[WHAT THE TASK ASKS]
The first line of the entries and each line after it, through the one that contains "ring pip: (107, 152)", are to be duplicated exactly; no picture belongs in the copy.

** Opening LISTED RECORDS block **

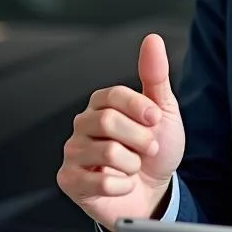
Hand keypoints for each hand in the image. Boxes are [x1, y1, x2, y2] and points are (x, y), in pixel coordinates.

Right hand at [58, 34, 185, 231]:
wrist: (153, 193)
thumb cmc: (155, 151)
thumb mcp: (162, 111)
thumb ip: (155, 75)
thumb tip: (152, 39)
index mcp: (101, 104)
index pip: (114, 95)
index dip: (140, 108)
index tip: (156, 120)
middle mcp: (82, 124)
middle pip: (108, 122)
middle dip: (140, 139)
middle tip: (148, 149)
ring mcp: (73, 152)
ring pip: (107, 152)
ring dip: (133, 164)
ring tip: (133, 166)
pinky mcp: (69, 180)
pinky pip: (102, 182)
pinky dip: (123, 186)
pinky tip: (122, 184)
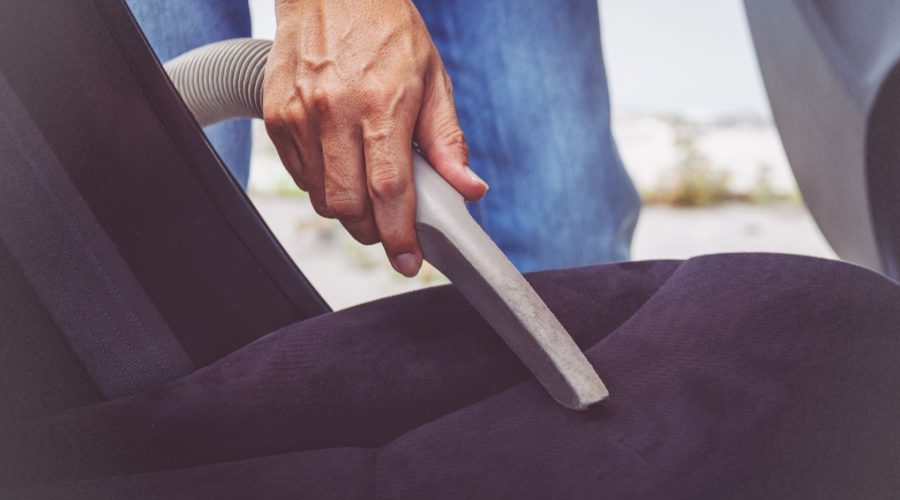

** Closing LISTED RECORDS block **

[SOLUTION TO THIS EXERCISE]
Hand keypoints for each hand in the image. Boxes are [x1, y1, x2, y2] and points are (x, y), in pixel coordinates.

Right hand at [58, 34, 185, 231]:
wrist: (153, 193)
thumb cmc: (155, 151)
thumb mcp: (162, 111)
thumb ip: (155, 75)
thumb tip: (152, 39)
index mcp: (101, 104)
index pip: (114, 95)
index dip: (140, 108)
index tip: (156, 120)
middle mcp: (82, 124)
middle pip: (108, 122)
middle dip: (140, 139)
middle tip: (148, 149)
ring mcp: (73, 152)
ring pip: (107, 152)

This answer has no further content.